On Facebook, my doctor's office had advertised a free interest meeting for a diet program called Ideal Protein. Of course, being a vegetarian, I thought, "There's no way I could stick to that--too much meat, I bet!" However, something (we'll call him God) urged me to go. A few days after seeing the ad, I dragged my mama with me down to Baptist hospital, and before I knew it, I had signed up for the program. (My mother, however, decided to sit it out and watch me do it first.) As it turns out, the diet is surprisingly vegetarian friendly. Sure, I have a bigger challenge than the other ladies who eat meat, but I'm finding it's not impossible to get in all the protein I need in a day. Also, I no longer crave the bad stuff--you know--the carbs and the fat. For example, I ventured out with my family this morning to the Jackson Zoo for the annual Ice Cream Safari, which is basically a big ol' frozen all-u-can-eat buffet, and I didn't have one bite. Did the ice cream look good? Oh, most definitely! Did I think about what it would taste like? You betcha! So what stopped me from eating? I simply was not hungry for any. Also, I knew I would get something more satisfying later. Anyway, two and a half weeks later, I'm down 10 pounds. I have 30 more pounds to go, so my journey to a better looking me is far from over. Regardless, I'm incredibly motivated to get there.
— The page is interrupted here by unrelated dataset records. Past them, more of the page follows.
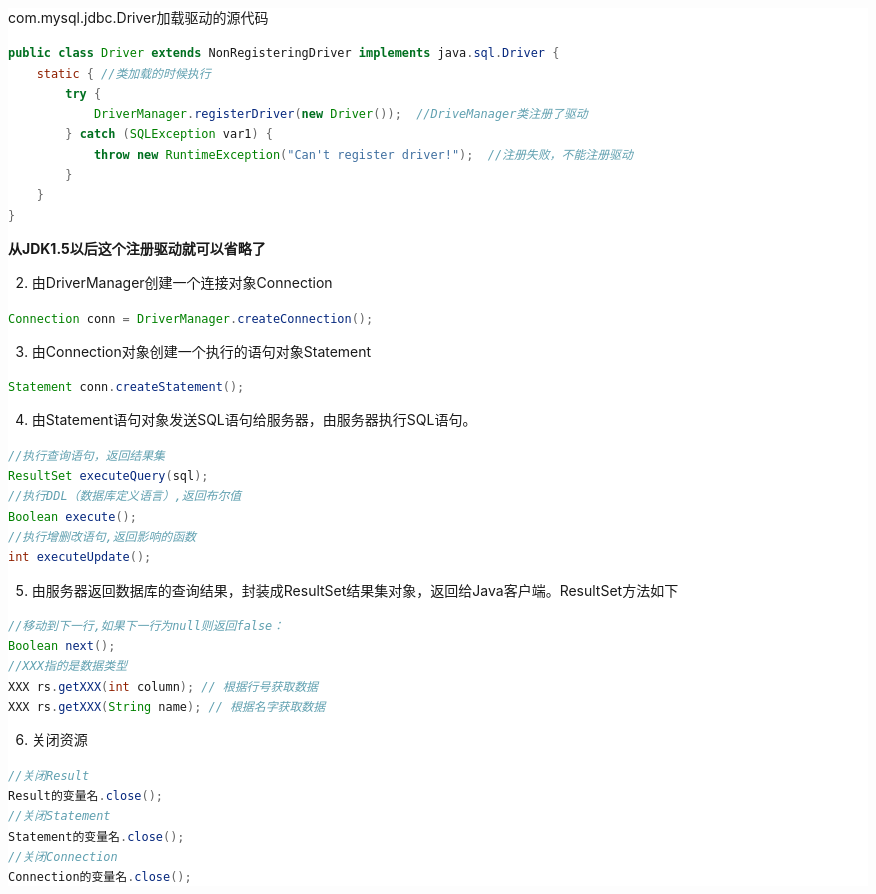 com.mysql.jdbc.Driver加载驱动的源代码

```java
public class Driver extends NonRegisteringDriver implements java.sql.Driver {
    static { //类加载的时候执行
        try {
            DriverManager.registerDriver(new Driver());  //DriveManager类注册了驱动
        } catch (SQLException var1) {
            throw new RuntimeException("Can't register driver!");  //注册失败，不能注册驱动
        }
    }
}
```

**从JDK1.5以后这个注册驱动就可以省略了**

2. 由DriverManager创建一个连接对象Connection

```java
Connection conn = DriverManager.createConnection();
```

3. 由Connection对象创建一个执行的语句对象Statement

```java
Statement conn.createStatement();
```

4. 由Statement语句对象发送SQL语句给服务器，由服务器执行SQL语句。

```java
//执行查询语句，返回结果集
ResultSet executeQuery(sql); 
//执行DDL（数据库定义语言）,返回布尔值
Boolean execute();
//执行增删改语句,返回影响的函数
int executeUpdate(); 
```

5. 由服务器返回数据库的查询结果，封装成ResultSet结果集对象，返回给Java客户端。ResultSet方法如下

```java
//移动到下一行,如果下一行为null则返回false：
Boolean next(); 
//XXX指的是数据类型
XXX rs.getXXX(int column); // 根据行号获取数据
XXX rs.getXXX(String name); // 根据名字获取数据
```

6. 关闭资源

```java
//关闭Result
Result的变量名.close();
//关闭Statement
Statement的变量名.close();
//关闭Connection
Connection的变量名.close();
```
Moving along to the next topic...

If you've seen my son in the last six months, you know about this--his tip-toe walking. Jude will not put his heels on the ground to save his life. Seriously. He'd sooner die (at least that's the tone his wailing squalls have when we try to touch his heels to the ground). Of course, I've known this was a problem, especially since Jude was a late walker, but I have patiently waited to see if it would correct itself. I'm not the type of mother who flies off the handle over things. Actually, motherhood has had a calming effect on me. I think it's why I don't have a nervous baby. However,  it seems half of my surrounding population tells me, "Oh, I had a child who did the same thing. He'll grow out of it" while the other half feels he should be rushed to the orthopedic doctor and ready to go under for surgery. To say the people in my life who have weighed in on this matter brought nothing but annoyance to me is the biggest understatement since nude colored lipstick. I'm ready to just pop off and say, "Are you paying these doctor bills? Are you buying his shoes? Oh, you're not?  Have I asked you for your opinion? Then back off!" In all fairness, I've asked a few trusted souls for their opinions, so I'm not talking about them.

Anyway, Jeffrey and I have made a decision about what we will do concerning Jude's gait. Here it is: It's none of your business. Yes, we are taking care of the issue the way we see best. No, we are not "NOT" doing anything about it so no need to worry. We have been just as concerned this whole time about Jude's walking as everyone else has, but we also feel we shouldn't make a big deal about it in front of Jude so as not to give him a complex about himself. At his age, we want him to understand that he is perfectly Jude.

And finally...

I don't have much to say (but do I have some thoughts about it!) about the Trayvon Martin case, and you know why? Because I wasn't there when it all happened, much like everyone else I know. (Although, I'm willing to bet that Trayvon was not exactly showing that same precious smile from the picture of him the media put out when Zimmerman first encountered him. Oh, wait. I wasn't there. My bad.) I do know this, though, after being summoned to many many jury duties. The people selected for the jury do not take the process lightly. Also, the jury is shown every piece of evidence, and they listen intently before making a decision. And believe me, they make an informed decision. That's all I'm going to say about that.